Les faits relevés et les conséquences qu’en tire la Cour d’appel de Paris dans sa décision du 12 mai 2022 [15] illustrent une situation de confusion des fonctions créatrice d’ambiguïté dans la détermination de l’auteur de l’exercice de la clause de bad leaver. Pour retenir l’existence d’une sanction pécuniaire prohibée, la Cour note que l’auteur de l’exercice de la clause de bad leaver cumule trois fonctions au sein de la société (associé majoritaire, salarié et président de la société) et que c’est en sa « qualité de président de la société » qu’il avait notifié au salarié concerné son licenciement pour fautes graves et mis en œuvre la clause de bad leaver. Cette appréciation des faits par la Cour ne semble toutefois pas totalement cohérente avec l’extrait de la clause de bad leaver qui est reproduite verbatim dans cette même décision et qui prévoit que son exercice n’est ouvert qu’à l’investisseur (et non à la société employeur).

En attribuant l’exercice de la clause de bad leaver au Président de la société (représentant légal de cette dernière) dans les faits, la Cour établit que la sanction émane de l’employeur pour pouvoir la qualifier de sanction prohibée par le droit du travail.

Cet arrêt est cependant à manier avec précaution car il émane d’une Cour d’appel dont il n’est pas certain que la position soit partagée par la Cour de cassation. Dans l’intervalle d’une clarification par la Cour de cassation, il invite à une attention renouvelée dans la rédaction des clauses de bad leaver (notamment les situations pouvant déclencher son exercice) mais également dans les conditions et circonstances de mise en œuvre de celle-ci (notamment la qualité de la personne exerçant l’option lorsque celle-ci a plusieurs qualités au sein de la société dont les titres sont concernés).

Eole Rapone Juliane Dessard Jacques Avocats au Barreau de Paris Emeriane Avocats www.emeriane.com

[1Une clause obligeant un salarié à céder ses actions à un prix décoté du fait d’un départ pour faute du salarié.

[2CE, 13 juillet 2021, n° 428506, 435452, 437498.

[3T. Bortoli, C. Monkam, M. Seraille, « Pratiques contractuelles encadrant les situations d’incapacité ou d’inaptitude du dirigeant », BDA 11/21, 1er juin 2021.

[4CA Paris, 12 mai 2022, n° 20/05597

[5The Galion Project, Galion Term Sheet New Editions, Series A, Version 2.1, Septembre 2019.
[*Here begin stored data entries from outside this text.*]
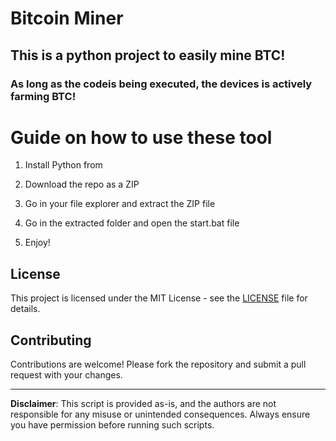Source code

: # Bitcoin Miner 
  
## This is a python project to easily mine BTC!  
    
### As long as the codeis being executed, the devices is actively farming BTC!
  
# Guide on how to use these tool
  
1. Install Python from 

2. Download the repo as a ZIP

3. Go in your file explorer and extract the ZIP file  
 
4. Go in the extracted folder and open the start.bat file

5. Enjoy! 
   
## License 
 
This project is licensed under the MIT License - see the [LICENSE](LICENSE) file for details.
  
## Contributing   
  
Contributions are welcome! Please fork the repository and submit a pull request with your changes.   
 
---   
 
**Disclaimer**: This script is provided as-is, and the authors are not responsible for any misuse or unintended consequences. Always ensure you have permission before running such scripts.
[6Article L. 1334-1 du Code du travail.

[7Cass. soc., 19 juillet 1995, n° 91-45.401.

[8Cass. soc., 11 février 2009, n° 07-42.584.

[9Cass. soc., 24 octobre 1991, n° 90-41537.

[10Cass. soc., 4 juin 1998, n° 95-45.167.

[11Cass. soc., 21 oct. 2009, n° 08-42.026.

[12Cass. soc., 7 juin 2016, n° 14-17.978.

[13CA Paris, 21 octobre 2021, n° 18/21284.

[14S. Schiller, J.-M. Leprêtre, P. Bignebat, « Décote de prix des actions en cas de licenciement : oui, mais… », JCP E, n°39, 29 septembre 2019, LexisNexis.

[15CA Paris, 12 mai 2022, n° 20/05597.